Anonymous wrote:Anonymous wrote:I think it’s absurd to post on social media at all. Why not just send an email to the people that actually care? Or even call them on a telephone? If your relationship with them is so tangential that’s you don’t actually want to speak to them, it’s not something you need to share with them.
We have family abroad and use social media to share our happy events so that when we are actually together we can move quickly to more important topics since we already know the day-to-day. Suggesting email tells me you are old - if not in body than in mind.
Anonymous wrote:Anonymous wrote:I think it’s absurd to post on social media at all. Why not just send an email to the people that actually care? Or even call them on a telephone? If your relationship with them is so tangential that’s you don’t actually want to speak to them, it’s not something you need to share with them.

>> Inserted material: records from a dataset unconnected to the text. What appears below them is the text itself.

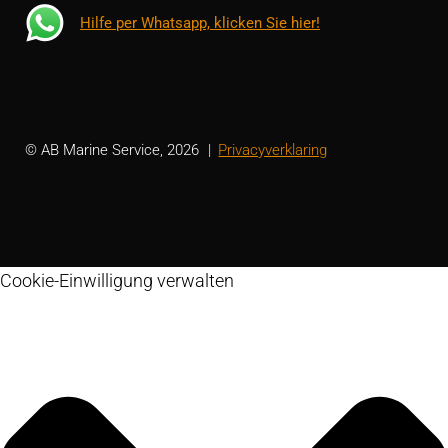
Hilfe per Whatsapp, klicken Sie hier!
© AB Marine Service, 2026
Privacyverklaring
Cookie-Einwilligung verwalten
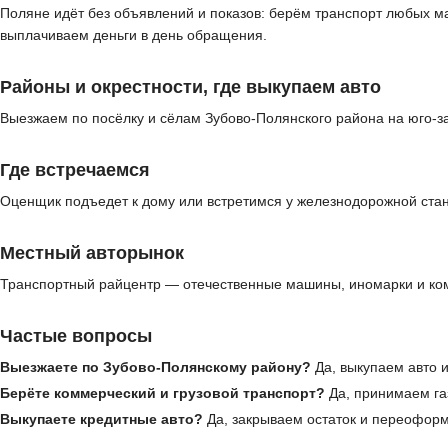
Поляне идёт без объявлений и показов: берём транспорт любых м
выплачиваем деньги в день обращения.
Районы и окрестности, где выкупаем авто
Выезжаем по посёлку и сёлам Зубово-Полянского района на юго-з
Где встречаемся
Оценщик подъедет к дому или встретимся у железнодорожной стан
Местный авторынок
Транспортный райцентр — отечественные машины, иномарки и ком
Частые вопросы
Выезжаете по Зубово-Полянскому району?
Да, выкупаем авто и
Берёте коммерческий и грузовой транспорт?
Да, принимаем газ
Выкупаете кредитные авто?
Да, закрываем остаток и переофор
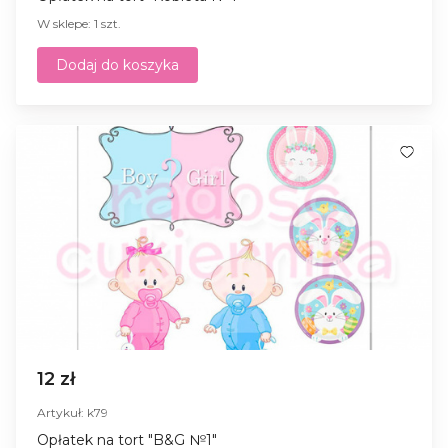
W sklepe: 1 szt.
Dodaj do koszyka
12 zł
Artykuł: k79
Opłatek na tort "B&G №1"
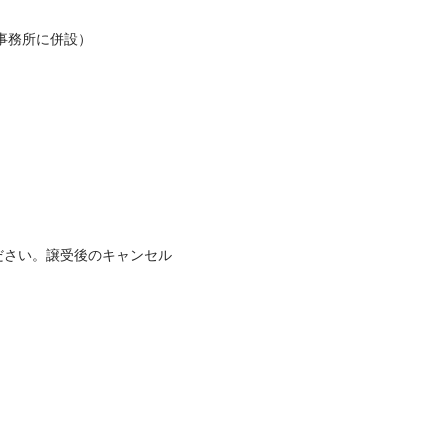
事務所に併設）

ださい。譲受後のキャンセル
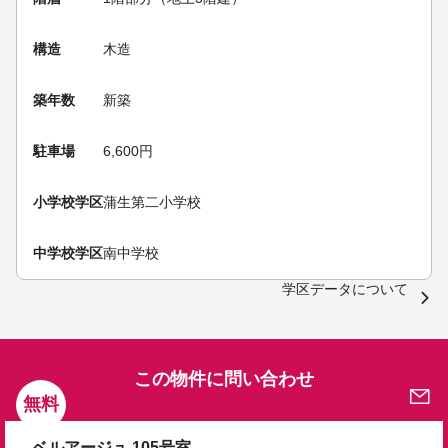
構造
木造
築年数
新築
駐車場
6,600円
小学校学区
蒲生第二小学校
中学校学区
南中学校
学区データについて
この物件に問い合わせ
無料
ベルアージュ 105号室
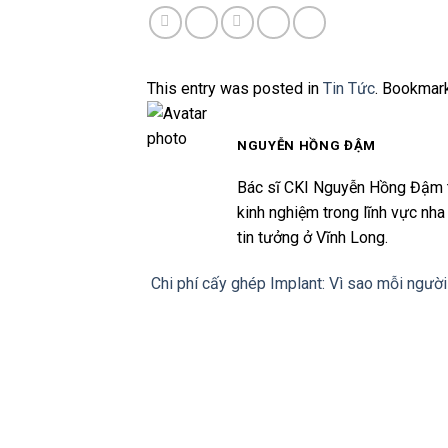
This entry was posted in
Tin Tức
. Bookmar
NGUYỄN HỒNG ĐẬM
Bác sĩ CKI Nguyễn Hồng Đậm t
kinh nghiệm trong lĩnh vực nh
tin tưởng ở Vĩnh Long.
Chi phí cấy ghép Implant: Vì sao mỗi người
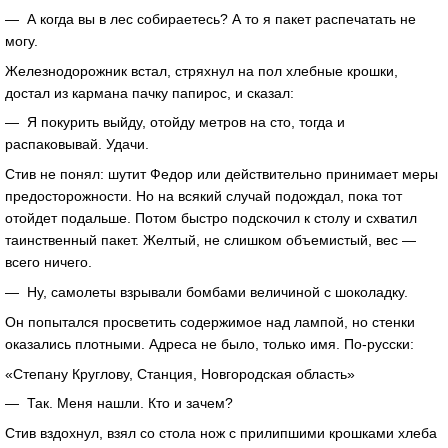
— А когда вы в лес собираетесь? А то я пакет распечатать не
могу.
Железнодорожник встал, стряхнул на пол хлебные крошки,
достал из кармана пачку папирос, и сказал:
— Я покурить выйду, отойду метров на сто, тогда и
распаковывай. Удачи.
Стив не понял: шутит Федор или действительно принимает меры
предосторожности. Но на всякий случай подождал, пока тот
отойдет подальше. Потом быстро подскочил к столу и схватил
таинственный пакет. Желтый, не слишком объемистый, вес —
всего ничего.
— Ну, самолеты взрывали бомбами величиной с шоколадку.
Он попытался просветить содержимое над лампой, но стенки
оказались плотными. Адреса не было, только имя. По-русски:
«Степану Круглову, Станция, Новгородская область»
— Так. Меня нашли. Кто и зачем?
Стив вздохнул, взял со стола нож с прилипшими крошками хлеба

We have family abroad and use social media to share our happy events so that when we are actually together we can move quickly to more important topics since we already know the day-to-day. Suggesting email tells me you are old - if not in body than in mind.
Anonymous wrote:I still haven't posted where my kid got into college and she's half way through her second year. She wrote a contact in third grade saying I couldn't post anything on Facebook about her.
Anonymous wrote:I think it’s absurd to post on social media at all. Why not just send an email to the people that actually care? Or even call them on a telephone? If your relationship with them is so tangential that’s you don’t actually want to speak to them, it’s not something you need to share with them.
Anonymous wrote:My nephew got accepted at UVA! Early action!
I'm so proud of him! I'm not on social media, so I'll just announce here on dcum and I've already told my coworkers (sorry!).
Anonymous wrote:When my kid makes a college decision, I will post something on FB once my kid says it’s okay. It’s their work and their news (and I have a pretty curated FB list of only relatives and people I actually care about). I’ll be very excited for my kid. She’s worked hard and I can’t wait to see all the adventures and experiences and opportunities she will have in college.
I’d love to see on FB that a kid I care about— one of my kids friends or a neighborhood kid I watched grow up— got into Stanford. Good for them. I know some amazing kids and I love seeing where they end up every year.
But I’d hate OP, because her attitude is so bad. There’s a big difference between “suck it snowflakes, I won” (not my kid— me. I won at parenting) and parents who are genuinely proud of their kids hard word and excited for their kid’s next steps.
My kid is at TJ, BTW. And I may have run a lot of carpools, but I didn’t do the work, and college admissions isn’t a validation of my parenting. A kind kid with a moral compass and a good work ethic who is engaged in their community tells you a lot more about the quality of parenting than Stanford v NOVA.